たった5人で始めたロケット開発。予算も設備も技術も足りず、
多くの人が「不可能だ」と口にした。だけど俺は……
俺たちは、誰一人として諦めなかった――
本土から遙か南、俺が住むこの天ノ島では宇宙航空研究が盛んだ。
‘天ノ島学園’の宇宙航行学科には、未来のロケット技術者を目指して毎年、
全国から多くの学生たちが集まってくる。
「ね。一緒にロケットを作らない?」
だから正直、驚いた。
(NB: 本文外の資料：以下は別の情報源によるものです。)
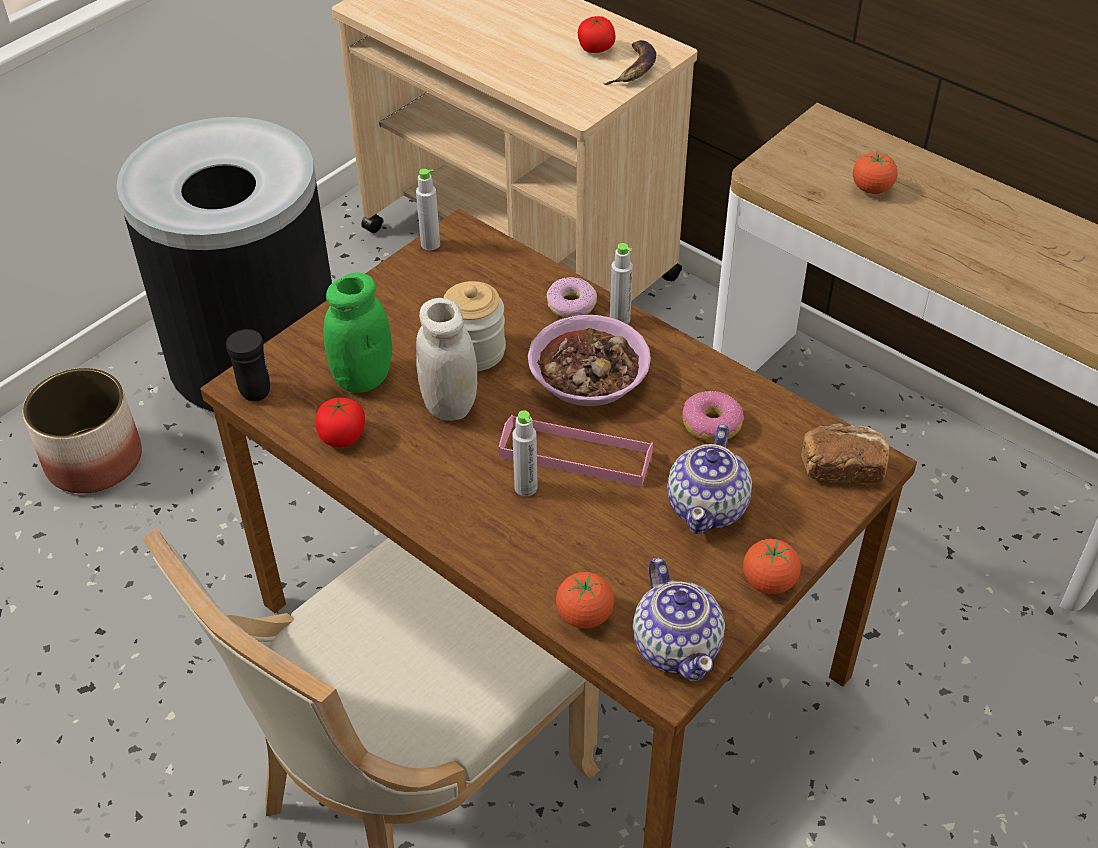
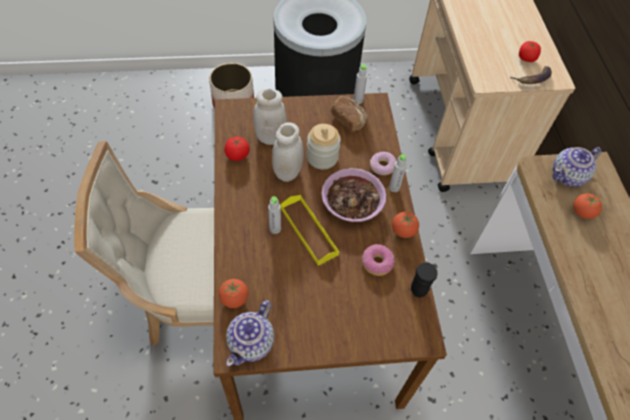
camera: 40 degrees right, 10 degrees up
(253, 387) = (231, 112): black mug -> black mug (419, 286)
(363, 378) = (270, 137): green jar -> white jar
(575, 455) = (308, 231): pink tray -> yellow tray
(708, 507) = (332, 297): teapot -> teapot (568, 176)
(769, 582) = (317, 350): tomato -> tomato (403, 231)
(842, 467) = (408, 329): bread -> bread (348, 119)

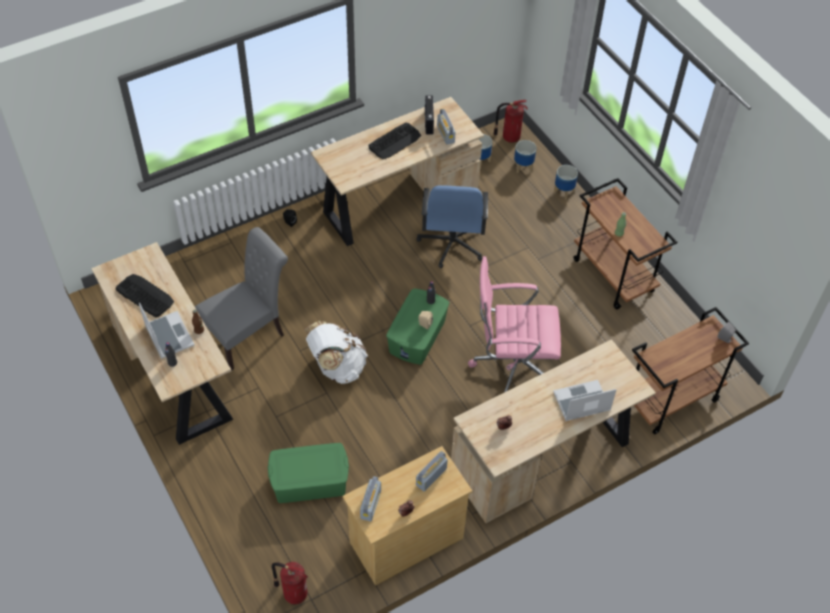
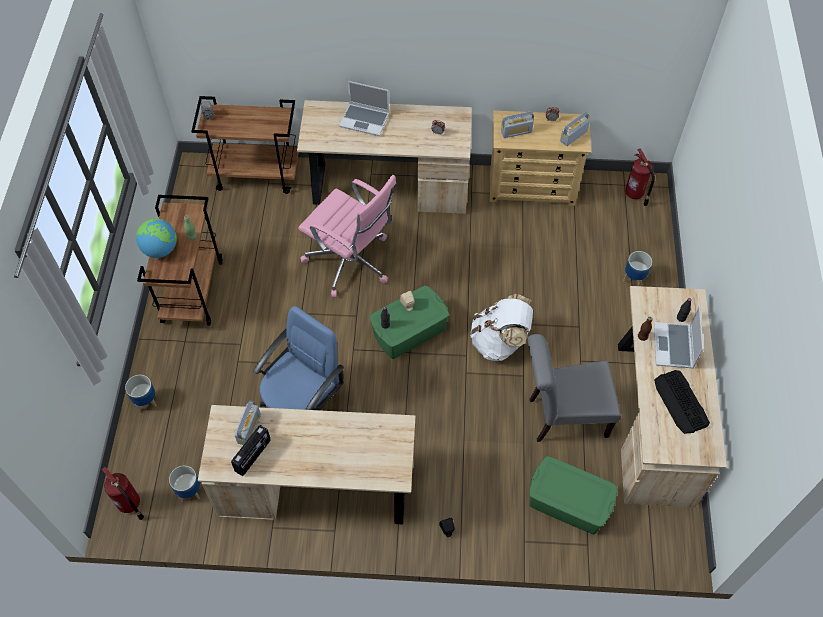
camera: 145 degrees left, 5 degrees up
(309, 481) = (580, 261): green storage box -> green storage box (568, 503)
(395, 141) = (310, 451): keyboard -> none
(523, 167) = (154, 455): planter -> planter (633, 278)
(631, 213) = (160, 249): none -> globe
普通科で、自他共に認めるバカの俺を
‘暁 有佐’が誘ってきたときは。だけど、
彼女の目はあまりにまっすぐで……俺は心を揺さぶられた。
有佐が部長をつとめる弱小ロケット部‘ビャッコ’への
入部を俺が決意しようとした、その時――
「ビャッコじゃ無理」
現れたのは、学園内に数あるロケット部の中で最大規模にして
最高の実績をほこる‘ARC’の副部長‘黎明 夏帆’
彼女が俺たちに突きつけたのは突然の廃部通告だった……!?
ビャッコが廃部をまぬがれるための条件はひとつ。
それは「二学期までにロケット大会で優勝すること」だ。
「ビャッコでもロケットちゃんは作れます」
ロケットに恋する先輩部員‘伊吹 那津奈’に、
「ほのかはまたせんぱいと部活したい」
いたずら好きな幼なじみ‘導木 ほのか’を加え、
ライバルであるはずの夏帆まで巻きこんで、
俺たちはロケット開発に挑戦する。
目指すは大会優勝、ビャッコの存続だ!
そして、なんとしてでも自分たちの手で、
ロケットを宇宙に打ち上げてみせる……!!
高度100km――
あの晴れわたる空より高く――
そこに夢の結末があると信じて、俺たちは今日も走りつづける。